Liability issue remains after latest slip | Manawatu-Wanganui News | Local News in Manawatu-Wanganui

Liability issue remains after latest slip

Slipping at the weekend has scoured out more hillside between Anzac Pde and Wairere Rd in Wanganui East.

Yesterday the Wanganui District Council sent contractors to the area - between Georgetti Rd and Mt View Rd - where they cleaned up the pile of soil that had come away from the foot of the hillside.

But while the council sent in the clean-up squad, the matter of liability remains unresolved.

The latest events come four years after a massive slip left a big chunk of the hillside bare beneath Juliet Kojis' Wairere Rd property.

Mrs Kojis and her neighbours had written to the council suggesting some strengthening at the foot of the damaged hillside. But apart from some minor plantings, nothing had happened.

The Earthquake Commission inspected her property in 2006 and said she needed to carry out some drainage works, which she did. She had also carried out significant planting across the bulk of the exposed hillside.

But Mrs Kojis maintains the problem is water coming from vacant land directly behind her house. She said water continued to seep out of the hillside about halfway between her property and Anzac Pde.

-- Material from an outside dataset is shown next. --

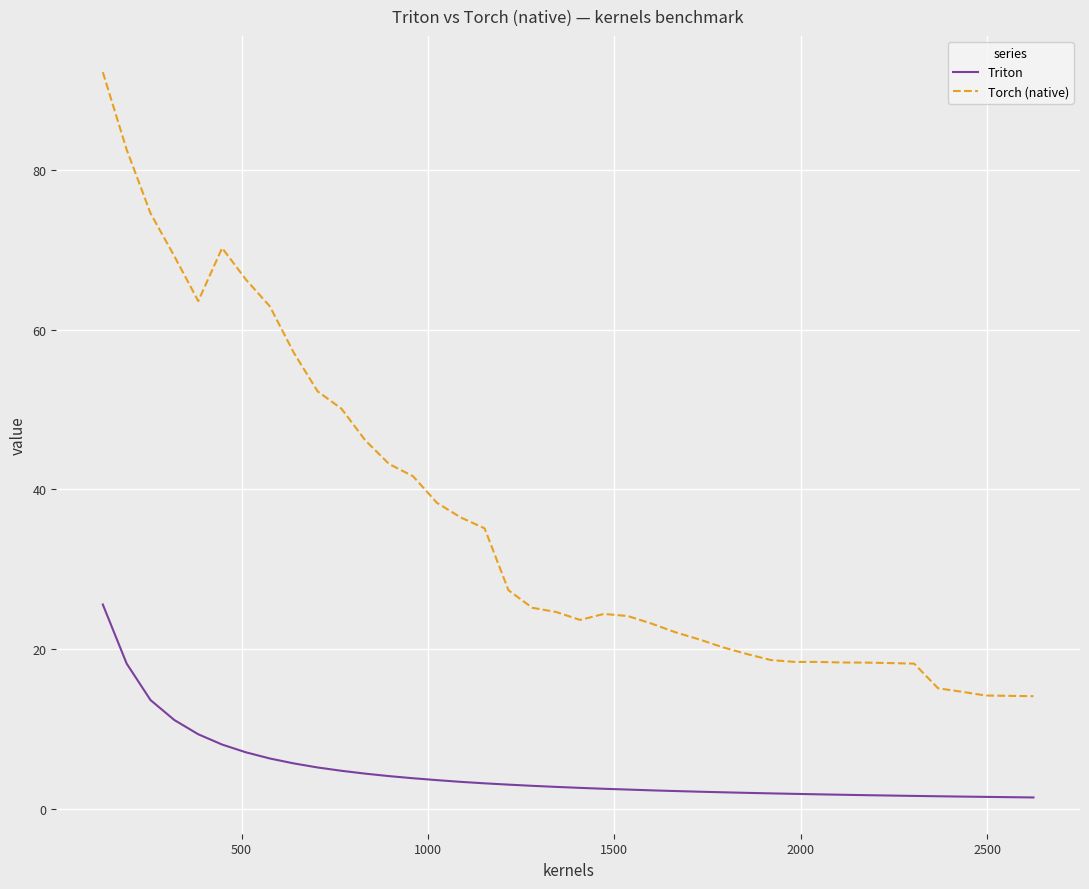

Rank the series by their average value, from highest to lowest.

Torch (native), Triton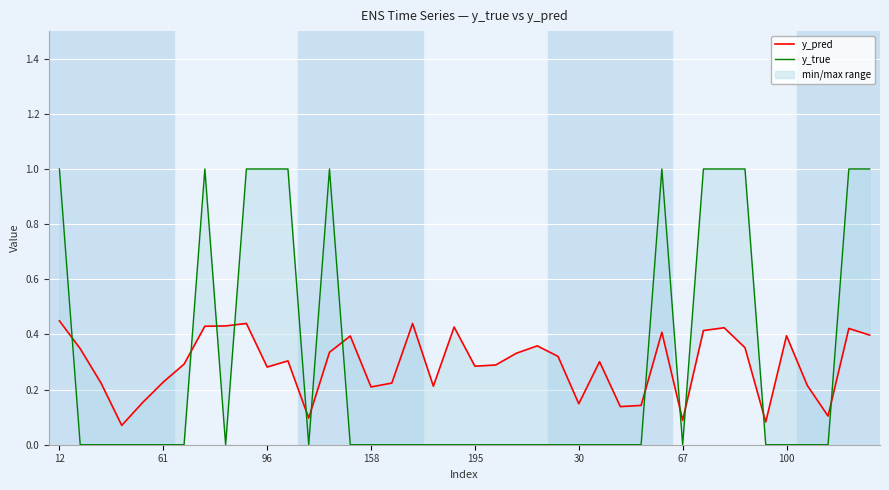

What are all the series names shown in the legend?

y_pred, y_true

Yesterday two Earthquake Commission staff inspected Mrs Kojis' property.

She said the commission staff had told her that the council was responsible for the first eight metres of land from the edge of the state highway.

"That brings it a reasonable distance up the hill towards my place," she said.

But Mrs Kojis said the matter of who was responsible for the land from the roadside, and how far that extended, had been at the heart of the argument when the slip last came.

She said she had not heard from the council since the latest slipping occurred last Tuesday.

Council engineers last week said the latest slip was "cosmetic in nature" and did not pose a threat to either properties above the slip nor to traffic using Anzac Pde.

They have recommended the area be replanted.

Mrs Kojis said the matter of liability was still not resolved and that there remained concern someone would be caught by any further slips.

The New Zealand Transport Agency said while it had responsibility for such events in rural areas, in urban areas, where the speed limit is less than 70km/h, the agency only looked after kerbside to kerbside and that responsibility for the remaining area fell on the local authority.